Because next-generation sequencing typically runs samples of multiple individuals at the same time, with each person's DNA barcoded, one of the initial steps of Pipey is to "demultiplex" data from the sequencer and assign the sequenced DNA back to individuals.

The next step is to give genomic coordinates to each of the DNA reads that come off the sequencer.

"Reads that come off the sequencer are just fragmented DNA sequence, so you don't really know what gene it came from. Read alignment allows you to take those reads, align them back to the reference to give you contextual information about where in the genome that read came from," Gee said.

Pipey then corrects certain upstream sequencing issues in a process known as BAM polishing, for the name of the file that is corrected. A common correction in the BAM polishing step involves PCR duplicate removal, where PCR amplified reads are collapsed into representative reads that more closely mimic the genomic sample, according to Gee. This step also involves a quality score recalibration, which corrects for systematic errors.

The final steps involve variant calling, quality control, and annotation, Gee explained. Variant calling essentially list the variants, or deviations from the reference, contained in the sample. Everyone's DNA contains multiple polymorphisms, or variants, so the annotation process essentially adds data to help interpret variants, including data on which variants are pathogenic, and data on how often specific variants appear. The quality control process generates statistics that help users of the system determine whether the sample was processed to a high enough quality.

A key new feature of Pipey is the use of a Mongo database to store data generated by the system, according to Gee. Mongo databases are open source databases often used in cloud computing and for "big data" storage. Pipey's Mongo database interfaces with ARUP's internal NGS.web system for NGS report generation.

The Mongo database enables users of ARUP's NGS.web report generation tool to access large stores of data in a searchable format, to build deeper data on sequencing for future assay improvement, according to Gee. Having a large database to be able to query against, allows users of NGS.web to access more up-to-date information and more easily access large variant sets, she noted. 

"Typically, exomes generate about 50,000 to 60,000 variants per sample. Querying that type of dataset can be very hard to do," Gee said. "Storing the information in a database so it can be pulled back into NGS.web allows us to essentially page through large sample sets so we could eventually support things like whole genome."

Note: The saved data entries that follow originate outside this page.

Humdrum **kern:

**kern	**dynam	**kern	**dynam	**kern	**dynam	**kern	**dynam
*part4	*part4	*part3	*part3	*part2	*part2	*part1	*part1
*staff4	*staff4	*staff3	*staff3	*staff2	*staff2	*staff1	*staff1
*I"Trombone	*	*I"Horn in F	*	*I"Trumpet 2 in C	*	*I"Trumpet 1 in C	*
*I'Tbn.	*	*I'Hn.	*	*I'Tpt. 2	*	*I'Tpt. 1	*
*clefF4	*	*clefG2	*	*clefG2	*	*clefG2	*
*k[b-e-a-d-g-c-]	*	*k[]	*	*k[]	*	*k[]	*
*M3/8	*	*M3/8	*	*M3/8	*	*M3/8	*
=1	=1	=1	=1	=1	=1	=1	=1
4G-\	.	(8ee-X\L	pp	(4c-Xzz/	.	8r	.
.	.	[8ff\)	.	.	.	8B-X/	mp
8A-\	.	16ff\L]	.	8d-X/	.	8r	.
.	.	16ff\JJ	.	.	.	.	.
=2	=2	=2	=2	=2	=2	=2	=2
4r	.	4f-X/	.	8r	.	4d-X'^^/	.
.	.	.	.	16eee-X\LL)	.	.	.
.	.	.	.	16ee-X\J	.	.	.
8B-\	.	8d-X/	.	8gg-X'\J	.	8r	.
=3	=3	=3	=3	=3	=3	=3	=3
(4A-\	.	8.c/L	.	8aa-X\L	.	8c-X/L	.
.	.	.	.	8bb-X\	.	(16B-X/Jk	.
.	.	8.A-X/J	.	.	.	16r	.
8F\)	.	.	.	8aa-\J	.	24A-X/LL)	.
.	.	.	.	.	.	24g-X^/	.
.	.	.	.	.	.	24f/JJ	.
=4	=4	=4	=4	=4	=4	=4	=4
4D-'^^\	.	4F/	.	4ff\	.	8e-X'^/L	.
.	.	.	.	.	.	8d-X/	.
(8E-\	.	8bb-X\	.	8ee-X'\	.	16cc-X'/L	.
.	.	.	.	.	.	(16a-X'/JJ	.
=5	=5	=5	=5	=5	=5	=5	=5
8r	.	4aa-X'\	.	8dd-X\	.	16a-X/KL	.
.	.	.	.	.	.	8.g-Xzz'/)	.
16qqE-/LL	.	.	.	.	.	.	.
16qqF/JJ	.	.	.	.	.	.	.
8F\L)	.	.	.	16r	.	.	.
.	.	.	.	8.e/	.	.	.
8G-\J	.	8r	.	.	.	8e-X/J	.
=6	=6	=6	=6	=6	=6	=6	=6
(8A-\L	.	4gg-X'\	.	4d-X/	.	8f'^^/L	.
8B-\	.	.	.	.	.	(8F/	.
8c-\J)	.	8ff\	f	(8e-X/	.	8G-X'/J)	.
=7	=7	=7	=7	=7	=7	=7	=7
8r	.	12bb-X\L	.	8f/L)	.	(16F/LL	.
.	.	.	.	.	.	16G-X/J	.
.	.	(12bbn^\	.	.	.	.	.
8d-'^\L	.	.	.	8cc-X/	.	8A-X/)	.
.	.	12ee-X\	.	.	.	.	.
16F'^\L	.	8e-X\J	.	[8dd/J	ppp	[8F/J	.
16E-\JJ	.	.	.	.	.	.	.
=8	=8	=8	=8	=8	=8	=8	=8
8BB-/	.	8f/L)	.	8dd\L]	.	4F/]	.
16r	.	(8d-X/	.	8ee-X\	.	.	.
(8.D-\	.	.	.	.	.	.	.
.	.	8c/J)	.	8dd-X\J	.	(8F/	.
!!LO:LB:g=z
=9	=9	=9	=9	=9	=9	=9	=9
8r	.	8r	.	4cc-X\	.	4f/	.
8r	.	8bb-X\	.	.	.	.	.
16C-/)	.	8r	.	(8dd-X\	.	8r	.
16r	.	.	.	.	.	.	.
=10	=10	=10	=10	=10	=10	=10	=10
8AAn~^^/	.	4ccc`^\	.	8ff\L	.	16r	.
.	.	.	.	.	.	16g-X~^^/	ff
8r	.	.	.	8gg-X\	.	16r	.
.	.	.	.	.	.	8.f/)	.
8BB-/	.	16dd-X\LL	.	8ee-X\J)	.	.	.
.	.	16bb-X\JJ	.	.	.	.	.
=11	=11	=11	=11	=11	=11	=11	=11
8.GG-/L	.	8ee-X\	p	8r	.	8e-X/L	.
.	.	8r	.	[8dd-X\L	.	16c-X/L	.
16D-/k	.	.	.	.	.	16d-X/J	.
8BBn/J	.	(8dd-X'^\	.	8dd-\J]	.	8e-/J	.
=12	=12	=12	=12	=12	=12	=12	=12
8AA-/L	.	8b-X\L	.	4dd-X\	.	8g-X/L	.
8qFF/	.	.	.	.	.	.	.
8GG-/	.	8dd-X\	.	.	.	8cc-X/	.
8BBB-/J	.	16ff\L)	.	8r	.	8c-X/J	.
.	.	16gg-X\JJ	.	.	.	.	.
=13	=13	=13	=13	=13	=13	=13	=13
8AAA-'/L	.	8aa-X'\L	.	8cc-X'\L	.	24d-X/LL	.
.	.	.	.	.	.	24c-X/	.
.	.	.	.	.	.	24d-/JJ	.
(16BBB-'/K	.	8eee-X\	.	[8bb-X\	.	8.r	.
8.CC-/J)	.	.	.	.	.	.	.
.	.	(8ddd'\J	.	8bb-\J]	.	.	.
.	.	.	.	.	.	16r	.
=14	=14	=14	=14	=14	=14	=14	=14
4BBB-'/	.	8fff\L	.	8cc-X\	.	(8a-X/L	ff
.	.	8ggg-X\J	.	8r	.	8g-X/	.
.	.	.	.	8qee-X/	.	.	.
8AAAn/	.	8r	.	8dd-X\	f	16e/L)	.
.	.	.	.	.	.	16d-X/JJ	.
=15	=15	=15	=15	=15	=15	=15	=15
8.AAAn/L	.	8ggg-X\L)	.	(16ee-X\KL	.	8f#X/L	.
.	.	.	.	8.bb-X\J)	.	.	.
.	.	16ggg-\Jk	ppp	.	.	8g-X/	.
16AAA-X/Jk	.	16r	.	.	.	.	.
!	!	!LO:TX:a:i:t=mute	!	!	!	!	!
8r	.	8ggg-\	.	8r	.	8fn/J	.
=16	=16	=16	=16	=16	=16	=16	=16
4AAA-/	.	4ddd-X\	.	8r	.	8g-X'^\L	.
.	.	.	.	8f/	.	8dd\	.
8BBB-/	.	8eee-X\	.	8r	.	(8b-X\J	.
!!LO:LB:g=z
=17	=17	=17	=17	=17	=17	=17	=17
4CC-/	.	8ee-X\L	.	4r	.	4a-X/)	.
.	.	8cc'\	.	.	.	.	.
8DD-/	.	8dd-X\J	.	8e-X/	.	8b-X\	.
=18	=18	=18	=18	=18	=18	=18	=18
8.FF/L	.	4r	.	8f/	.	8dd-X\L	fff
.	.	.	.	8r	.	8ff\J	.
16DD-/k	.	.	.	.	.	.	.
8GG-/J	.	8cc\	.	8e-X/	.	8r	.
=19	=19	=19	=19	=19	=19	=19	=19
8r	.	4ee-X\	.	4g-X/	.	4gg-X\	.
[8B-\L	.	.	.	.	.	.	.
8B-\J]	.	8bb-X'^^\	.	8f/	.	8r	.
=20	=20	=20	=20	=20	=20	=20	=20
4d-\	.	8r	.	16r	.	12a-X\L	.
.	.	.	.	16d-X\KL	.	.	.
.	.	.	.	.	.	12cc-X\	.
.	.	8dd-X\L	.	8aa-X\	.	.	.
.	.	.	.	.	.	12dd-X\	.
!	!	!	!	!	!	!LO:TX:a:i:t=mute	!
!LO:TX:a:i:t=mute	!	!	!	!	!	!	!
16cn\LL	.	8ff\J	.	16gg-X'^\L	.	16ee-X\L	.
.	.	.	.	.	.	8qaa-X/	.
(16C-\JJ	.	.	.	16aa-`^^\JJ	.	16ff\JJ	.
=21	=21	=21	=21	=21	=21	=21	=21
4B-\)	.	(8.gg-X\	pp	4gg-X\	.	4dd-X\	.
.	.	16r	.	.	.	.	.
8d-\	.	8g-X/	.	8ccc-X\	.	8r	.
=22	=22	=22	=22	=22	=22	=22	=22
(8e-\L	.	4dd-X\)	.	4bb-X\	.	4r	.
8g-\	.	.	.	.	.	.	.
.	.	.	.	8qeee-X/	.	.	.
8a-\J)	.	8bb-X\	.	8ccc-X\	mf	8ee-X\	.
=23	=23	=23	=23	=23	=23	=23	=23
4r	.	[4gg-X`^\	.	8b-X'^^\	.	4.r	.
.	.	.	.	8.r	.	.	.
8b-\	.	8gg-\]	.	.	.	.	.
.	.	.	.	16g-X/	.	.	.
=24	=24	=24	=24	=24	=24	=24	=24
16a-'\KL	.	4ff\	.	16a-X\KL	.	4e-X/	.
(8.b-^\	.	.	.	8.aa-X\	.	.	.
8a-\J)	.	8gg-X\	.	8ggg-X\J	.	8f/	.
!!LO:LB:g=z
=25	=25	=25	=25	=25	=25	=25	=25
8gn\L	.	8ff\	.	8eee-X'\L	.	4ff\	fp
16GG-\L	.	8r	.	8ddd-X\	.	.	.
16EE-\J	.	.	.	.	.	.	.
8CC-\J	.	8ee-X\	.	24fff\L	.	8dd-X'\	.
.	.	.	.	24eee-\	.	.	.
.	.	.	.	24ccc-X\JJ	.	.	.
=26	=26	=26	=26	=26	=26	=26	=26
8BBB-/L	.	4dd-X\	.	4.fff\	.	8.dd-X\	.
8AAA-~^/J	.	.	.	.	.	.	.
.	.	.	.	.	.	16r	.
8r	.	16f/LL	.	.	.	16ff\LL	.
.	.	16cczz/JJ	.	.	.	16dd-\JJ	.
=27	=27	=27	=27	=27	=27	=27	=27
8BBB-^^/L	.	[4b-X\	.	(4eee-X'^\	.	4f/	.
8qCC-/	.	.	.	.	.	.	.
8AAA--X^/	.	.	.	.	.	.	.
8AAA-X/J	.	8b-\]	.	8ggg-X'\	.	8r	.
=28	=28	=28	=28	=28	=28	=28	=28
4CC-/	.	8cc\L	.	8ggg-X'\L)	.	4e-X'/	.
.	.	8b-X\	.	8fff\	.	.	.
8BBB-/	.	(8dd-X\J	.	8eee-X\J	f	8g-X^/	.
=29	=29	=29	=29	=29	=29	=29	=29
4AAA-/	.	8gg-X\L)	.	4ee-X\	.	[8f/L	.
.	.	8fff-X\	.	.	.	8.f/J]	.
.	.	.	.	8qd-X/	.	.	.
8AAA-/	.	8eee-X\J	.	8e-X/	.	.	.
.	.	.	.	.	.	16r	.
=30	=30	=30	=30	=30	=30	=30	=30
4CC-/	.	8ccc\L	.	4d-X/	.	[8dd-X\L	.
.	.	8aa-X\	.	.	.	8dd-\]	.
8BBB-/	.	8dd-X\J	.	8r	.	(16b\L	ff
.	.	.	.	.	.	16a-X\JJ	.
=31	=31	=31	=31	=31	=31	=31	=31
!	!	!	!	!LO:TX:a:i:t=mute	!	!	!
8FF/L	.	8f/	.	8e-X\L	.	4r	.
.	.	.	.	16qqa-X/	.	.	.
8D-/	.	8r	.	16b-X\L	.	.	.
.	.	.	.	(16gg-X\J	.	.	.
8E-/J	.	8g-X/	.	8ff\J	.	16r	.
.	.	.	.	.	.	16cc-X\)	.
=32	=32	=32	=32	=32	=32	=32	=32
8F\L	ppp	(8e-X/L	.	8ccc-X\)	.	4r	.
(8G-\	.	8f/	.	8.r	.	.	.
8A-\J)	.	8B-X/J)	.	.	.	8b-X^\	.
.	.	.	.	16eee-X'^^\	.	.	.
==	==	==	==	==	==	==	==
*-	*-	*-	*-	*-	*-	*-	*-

The system was validated by sequencing samples for myeloid malignancy, according to Gee. Myeloid malignancy panels have a large variant class, and contain FLT3 internal tandem duplications, which can have variations in position, length, and number of duplications of the FLT3. For the myeloid malignancy validation exercise, the team worked with Todd Kelley, ARUP's medical director for molecular hematopathology and co-scientific director for NGS and biocomputing, to ensure that the variant types that were expected were called and that the system met certain thresholds of detection.

Overall, the approximately 18-month project to build Pipey involved a cross-functional team of about 15 people that included bioinformaticians, software engineers, data engineers, and administrators with backgrounds in computer science and computational biology, according to Gee.

Lead data engineer, Mark Monroe led efforts to design the cloud computing infrastructure, and medical directors and clinical variant scientists contributed information about which variant types the system should identify, Gee said. NGS.web developers collaborated on integration with the NGS.web system.

While there are other labs with cloud-based NGS infrastructures, Gee said the challenge in building Pipey was a lack of commercially available NGS platforms to use as a template.

"There weren't any off-the-shelf tools for this," she said. "We did a lot of testing and redesign during the process, and we discovered various hurdles and challenges along the way. Oftentimes the challenge didn't have a cookie-cutter answer, so it required a lot of ingenuity and innovation to design a cloud infrastructure essentially from scratch."